*WHAT THE EXERCISE ASKS*:
Render the lines below as a Markdown table with the columns Row and Line, numbering each nonblank line in order and omitting blank lines.

*MATERIAL PROVIDED*:
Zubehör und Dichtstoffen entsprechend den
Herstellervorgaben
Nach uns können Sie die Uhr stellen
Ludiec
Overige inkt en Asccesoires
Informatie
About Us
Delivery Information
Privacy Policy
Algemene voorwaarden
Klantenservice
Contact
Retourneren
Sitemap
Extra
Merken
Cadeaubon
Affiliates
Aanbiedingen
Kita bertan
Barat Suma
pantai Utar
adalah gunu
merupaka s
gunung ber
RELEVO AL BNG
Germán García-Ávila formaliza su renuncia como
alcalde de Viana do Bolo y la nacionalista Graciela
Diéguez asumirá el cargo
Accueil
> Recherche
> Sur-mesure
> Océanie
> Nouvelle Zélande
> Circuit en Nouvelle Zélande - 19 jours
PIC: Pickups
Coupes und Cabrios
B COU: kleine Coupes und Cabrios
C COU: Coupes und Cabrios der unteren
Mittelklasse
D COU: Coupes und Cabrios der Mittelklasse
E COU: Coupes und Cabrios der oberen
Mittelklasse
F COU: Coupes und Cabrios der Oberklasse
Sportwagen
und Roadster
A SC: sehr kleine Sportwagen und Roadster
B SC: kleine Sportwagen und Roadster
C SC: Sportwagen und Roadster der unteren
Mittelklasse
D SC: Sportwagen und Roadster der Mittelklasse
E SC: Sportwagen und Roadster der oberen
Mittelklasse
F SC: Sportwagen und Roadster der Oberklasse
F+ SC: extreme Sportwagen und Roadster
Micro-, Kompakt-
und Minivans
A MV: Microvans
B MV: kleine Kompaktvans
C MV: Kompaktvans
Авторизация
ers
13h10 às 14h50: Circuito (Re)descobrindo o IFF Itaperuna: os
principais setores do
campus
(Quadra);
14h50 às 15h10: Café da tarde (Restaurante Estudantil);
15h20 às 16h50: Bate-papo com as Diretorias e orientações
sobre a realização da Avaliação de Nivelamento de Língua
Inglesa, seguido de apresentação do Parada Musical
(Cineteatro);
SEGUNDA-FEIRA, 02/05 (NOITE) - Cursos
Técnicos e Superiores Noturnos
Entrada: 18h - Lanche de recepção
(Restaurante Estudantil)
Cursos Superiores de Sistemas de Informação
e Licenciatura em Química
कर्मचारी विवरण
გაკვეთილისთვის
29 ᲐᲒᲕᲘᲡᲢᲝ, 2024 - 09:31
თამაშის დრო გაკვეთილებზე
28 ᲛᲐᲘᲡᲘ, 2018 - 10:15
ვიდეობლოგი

*EXERCISE RESPONSE*:
| Row | Line |
|---|---|
| 1 | Zubehör und Dichtstoffen entsprechend den |
| 2 | Herstellervorgaben |
| 3 | Nach uns können Sie die Uhr stellen |
| 4 | Ludiec |
| 5 | Overige inkt en Asccesoires |
| 6 | Informatie |
| 7 | About Us |
| 8 | Delivery Information |
| 9 | Privacy Policy |
| 10 | Algemene voorwaarden |
| 11 | Klantenservice |
| 12 | Contact |
| 13 | Retourneren |
| 14 | Sitemap |
| 15 | Extra |
| 16 | Merken |
| 17 | Cadeaubon |
| 18 | Affiliates |
| 19 | Aanbiedingen |
| 20 | Kita bertan |
| 21 | Barat Suma |
| 22 | pantai Utar |
| 23 | adalah gunu |
| 24 | merupaka s |
| 25 | gunung ber |
| 26 | RELEVO AL BNG |
| 27 | Germán García-Ávila formaliza su renuncia como |
| 28 | alcalde de Viana do Bolo y la nacionalista Graciela |
| 29 | Diéguez asumirá el cargo |
| 30 | Accueil |
| 31 | > Recherche |
| 32 | > Sur-mesure |
| 33 | > Océanie |
| 34 | > Nouvelle Zélande |
| 35 | > Circuit en Nouvelle Zélande - 19 jours |
| 36 | PIC: Pickups |
| 37 | Coupes und Cabrios |
| 38 | B COU: kleine Coupes und Cabrios |
| 39 | C COU: Coupes und Cabrios der unteren |
| 40 | Mittelklasse |
| 41 | D COU: Coupes und Cabrios der Mittelklasse |
| 42 | E COU: Coupes und Cabrios der oberen |
| 43 | Mittelklasse |
| 44 | F COU: Coupes und Cabrios der Oberklasse |
| 45 | Sportwagen |
| 46 | und Roadster |
| 47 | A SC: sehr kleine Sportwagen und Roadster |
| 48 | B SC: kleine Sportwagen und Roadster |
| 49 | C SC: Sportwagen und Roadster der unteren |
| 50 | Mittelklasse |
| 51 | D SC: Sportwagen und Roadster der Mittelklasse |
| 52 | E SC: Sportwagen und Roadster der oberen |
| 53 | Mittelklasse |
| 54 | F SC: Sportwagen und Roadster der Oberklasse |
| 55 | F+ SC: extreme Sportwagen und Roadster |
| 56 | Micro-, Kompakt- |
| 57 | und Minivans |
| 58 | A MV: Microvans |
| 59 | B MV: kleine Kompaktvans |
| 60 | C MV: Kompaktvans |
| 61 | Авторизация |
| 62 | ers |
| 63 | 13h10 às 14h50: Circuito (Re)descobrindo o IFF Itaperuna: os |
| 64 | principais setores do |
| 65 | campus |
| 66 | (Quadra); |
| 67 | 14h50 às 15h10: Café da tarde (Restaurante Estudantil); |
| 68 | 15h20 às 16h50: Bate-papo com as Diretorias e orientações |
| 69 | sobre a realização da Avaliação de Nivelamento de Língua |
| 70 | Inglesa, seguido de apresentação do Parada Musical |
| 71 | (Cineteatro); |
| 72 | SEGUNDA-FEIRA, 02/05 (NOITE) - Cursos |
| 73 | Técnicos e Superiores Noturnos |
| 74 | Entrada: 18h - Lanche de recepção |
| 75 | (Restaurante Estudantil) |
| 76 | Cursos Superiores de Sistemas de Informação |
| 77 | e Licenciatura em Química |
| 78 | कर्मचारी विवरण |
| 79 | გაკვეთილისთვის |
| 80 | 29 ᲐᲒᲕᲘᲡᲢᲝ, 2024 - 09:31 |
| 81 | თამაშის დრო გაკვეთილებზე |
| 82 | 28 ᲛᲐᲘᲡᲘ, 2018 - 10:15 |
| 83 | ვიდეობლოგი |